→ Aim 1
Reproduce the passage of the post on the "imminent threat" question from "And in relation" up to and including "U.N. right now?".

→ Reading passage
Here we go again - this post from Andrew Sullivan should re-open the "Bush said there was an imminent threat" discussion. Perhaps the "He did, too" side will have a bit more evidence on offer than last time - one evil commenter was distinctly unimpressed. Although we are impressed by the chap's new site!
Andrew Sullivan excerpts from the President's State of the Union Address (OK, I did too). However, since the President was asked, more or less directly, about an "imminent threat" at his March 6 press conference prior to the war, an extended excerpt might be helpful:
Q Mr. President, you have, and your top advisors -- notably, Secretary of State Powell -- have repeatedly said that we have shared with our allies all the current, up-to-date intelligence information that proves the imminence of the threat we face from Saddam Hussein, and that they have been sharing their intelligence with us, as well. If all these nations, all of them our normal allies, have access to the same intelligence information, why is it that they are reluctant to think that the threat is so real, so imminent that we need to move to the brink of war now?
And in relation to that, today, the British Foreign Minister, Jack Straw, suggested at the U.N. that it might be time to look at amending the resolution, perhaps with an eye towards a timetable like that proposed by the Canadians some two weeks ago, that would set a firm deadline to give Saddam Hussein a little bit of time to come clean. And also, obviously, that would give you a little bit of a chance to build more support within the members of the Security Council. Is that something that the governments should be pursuing at the U.N. right now?
THE PRESIDENT: We, of course, are consulting with our allies at the United Nations. But I meant what I said, this is the last phase of diplomacy. A little bit more time? Saddam Hussein has had 12 years to disarm. He is deceiving people. This is what's important for our fellow citizens to realize; that if he really intended to disarm, like the world has asked him to do, we would know whether he was disarming. He's trying to buy time. I can understand why -- he's been successful with these tactics for 12 years.
Saddam Hussein is a threat to our nation. September the 11th changed the strategic thinking, at least, as far as I was concerned, for how to protect our country. My job is to protect the American people. It used to be that we could think that you could contain a person like Saddam Hussein, that oceans would protect us from his type of terror. September the 11th should say to the American people that we're now a battlefield, that weapons of mass destruction in the hands of a terrorist organization could be deployed here at home.

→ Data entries
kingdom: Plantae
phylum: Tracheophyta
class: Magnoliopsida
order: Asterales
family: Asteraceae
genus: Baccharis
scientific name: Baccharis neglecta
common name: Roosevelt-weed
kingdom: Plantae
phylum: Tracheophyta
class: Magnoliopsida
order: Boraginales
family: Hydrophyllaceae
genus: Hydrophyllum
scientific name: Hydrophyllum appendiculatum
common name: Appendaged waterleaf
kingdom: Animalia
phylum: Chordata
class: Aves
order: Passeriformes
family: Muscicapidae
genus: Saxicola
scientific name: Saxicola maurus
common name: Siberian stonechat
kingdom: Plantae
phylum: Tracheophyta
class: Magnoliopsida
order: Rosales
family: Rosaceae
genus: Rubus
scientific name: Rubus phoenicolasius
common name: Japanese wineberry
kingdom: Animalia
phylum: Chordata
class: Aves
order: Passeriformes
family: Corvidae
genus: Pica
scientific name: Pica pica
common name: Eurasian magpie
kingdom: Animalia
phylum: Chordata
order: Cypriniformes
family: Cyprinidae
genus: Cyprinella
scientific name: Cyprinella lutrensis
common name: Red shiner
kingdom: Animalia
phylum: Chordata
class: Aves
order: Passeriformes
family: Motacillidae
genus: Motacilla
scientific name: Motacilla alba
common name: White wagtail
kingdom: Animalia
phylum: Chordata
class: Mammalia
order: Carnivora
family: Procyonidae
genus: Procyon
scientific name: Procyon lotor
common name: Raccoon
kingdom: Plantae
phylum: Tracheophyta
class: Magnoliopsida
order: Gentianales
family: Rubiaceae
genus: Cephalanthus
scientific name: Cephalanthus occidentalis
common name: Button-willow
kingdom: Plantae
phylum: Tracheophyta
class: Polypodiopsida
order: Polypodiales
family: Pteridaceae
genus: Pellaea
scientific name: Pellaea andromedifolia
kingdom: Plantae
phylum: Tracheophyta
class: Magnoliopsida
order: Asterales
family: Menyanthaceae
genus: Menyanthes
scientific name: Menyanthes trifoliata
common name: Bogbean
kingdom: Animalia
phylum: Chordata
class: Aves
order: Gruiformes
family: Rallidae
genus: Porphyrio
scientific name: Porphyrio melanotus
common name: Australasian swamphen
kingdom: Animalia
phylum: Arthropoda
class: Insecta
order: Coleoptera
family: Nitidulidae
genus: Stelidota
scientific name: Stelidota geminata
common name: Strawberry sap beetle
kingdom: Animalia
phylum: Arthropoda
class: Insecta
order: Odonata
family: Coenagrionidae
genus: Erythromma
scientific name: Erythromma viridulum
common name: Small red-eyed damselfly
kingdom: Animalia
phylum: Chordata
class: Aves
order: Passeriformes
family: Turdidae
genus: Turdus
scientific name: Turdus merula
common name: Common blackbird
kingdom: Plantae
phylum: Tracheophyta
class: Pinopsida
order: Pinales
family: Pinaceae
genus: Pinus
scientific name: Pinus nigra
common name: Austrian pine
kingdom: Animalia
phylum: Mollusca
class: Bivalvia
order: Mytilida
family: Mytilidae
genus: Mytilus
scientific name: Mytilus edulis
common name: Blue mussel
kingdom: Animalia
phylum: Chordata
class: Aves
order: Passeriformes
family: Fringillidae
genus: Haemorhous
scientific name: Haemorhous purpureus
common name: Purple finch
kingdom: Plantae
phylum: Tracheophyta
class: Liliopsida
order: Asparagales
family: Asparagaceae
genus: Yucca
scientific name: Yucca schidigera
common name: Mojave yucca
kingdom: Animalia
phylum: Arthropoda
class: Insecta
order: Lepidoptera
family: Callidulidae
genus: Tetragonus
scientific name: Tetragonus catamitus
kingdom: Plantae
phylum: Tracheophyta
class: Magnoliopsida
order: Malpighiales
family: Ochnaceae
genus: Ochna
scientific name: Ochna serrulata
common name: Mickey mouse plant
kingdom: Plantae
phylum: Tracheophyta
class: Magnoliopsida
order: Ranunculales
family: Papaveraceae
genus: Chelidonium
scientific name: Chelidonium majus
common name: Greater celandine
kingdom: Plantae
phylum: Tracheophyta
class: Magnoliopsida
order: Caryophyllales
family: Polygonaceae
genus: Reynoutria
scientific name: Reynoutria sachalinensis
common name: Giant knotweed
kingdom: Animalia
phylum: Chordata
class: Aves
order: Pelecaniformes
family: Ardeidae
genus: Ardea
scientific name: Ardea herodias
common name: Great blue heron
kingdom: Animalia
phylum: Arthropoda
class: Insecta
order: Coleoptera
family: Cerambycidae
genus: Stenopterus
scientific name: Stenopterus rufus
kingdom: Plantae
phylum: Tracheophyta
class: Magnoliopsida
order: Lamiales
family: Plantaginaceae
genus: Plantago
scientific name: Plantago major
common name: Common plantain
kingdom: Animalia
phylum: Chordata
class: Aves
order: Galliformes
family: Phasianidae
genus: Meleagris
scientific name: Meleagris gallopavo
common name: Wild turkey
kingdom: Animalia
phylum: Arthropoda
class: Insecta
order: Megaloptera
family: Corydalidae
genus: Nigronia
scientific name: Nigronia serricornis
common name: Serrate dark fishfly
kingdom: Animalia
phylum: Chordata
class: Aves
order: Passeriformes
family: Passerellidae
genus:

→ Aim 2
Write out, unchanged, the lines of the listing from the line with "common name: Bogbean" up to and including the line with "genus: Pinus".

→ Full solution 1
And in relation to that, today, the British Foreign Minister, Jack Straw, suggested at the U.N. that it might be time to look at amending the resolution, perhaps with an eye towards a timetable like that proposed by the Canadians some two weeks ago, that would set a firm deadline to give Saddam Hussein a little bit of time to come clean. And also, obviously, that would give you a little bit of a chance to build more support within the members of the Security Council. Is that something that the governments should be pursuing at the U.N. right now?

→ Full solution 2
common name: Bogbean
kingdom: Animalia
phylum: Chordata
class: Aves
order: Gruiformes
family: Rallidae
genus: Porphyrio
scientific name: Porphyrio melanotus
common name: Australasian swamphen
kingdom: Animalia
phylum: Arthropoda
class: Insecta
order: Coleoptera
family: Nitidulidae
genus: Stelidota
scientific name: Stelidota geminata
common name: Strawberry sap beetle
kingdom: Animalia
phylum: Arthropoda
class: Insecta
order: Odonata
family: Coenagrionidae
genus: Erythromma
scientific name: Erythromma viridulum
common name: Small red-eyed damselfly
kingdom: Animalia
phylum: Chordata
class: Aves
order: Passeriformes
family: Turdidae
genus: Turdus
scientific name: Turdus merula
common name: Common blackbird
kingdom: Plantae
phylum: Tracheophyta
class: Pinopsida
order: Pinales
family: Pinaceae
genus: Pinus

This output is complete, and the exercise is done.